Your objective:
Produce a verbatim transcript of the entries below, excluding pictures.

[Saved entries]

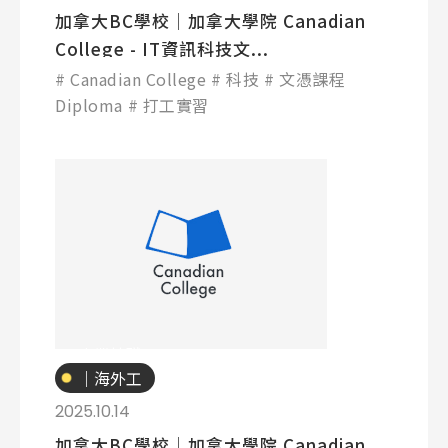
加拿大BC學校│加拿大學院 Canadian
College - IT資訊科技文...
Canadian College
科技
文憑課程
Diploma
打工實習
專業技職
｜海外工
讀
2025.10.14
加拿大BC學校│加拿大學院 Canadian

Solution for this problem:
加拿大BC學校│加拿大學院 Canadian
College - IT資訊科技文...
Canadian College
科技
文憑課程
Diploma
打工實習
專業技職
｜海外工
讀
2025.10.14
加拿大BC學校│加拿大學院 Canadian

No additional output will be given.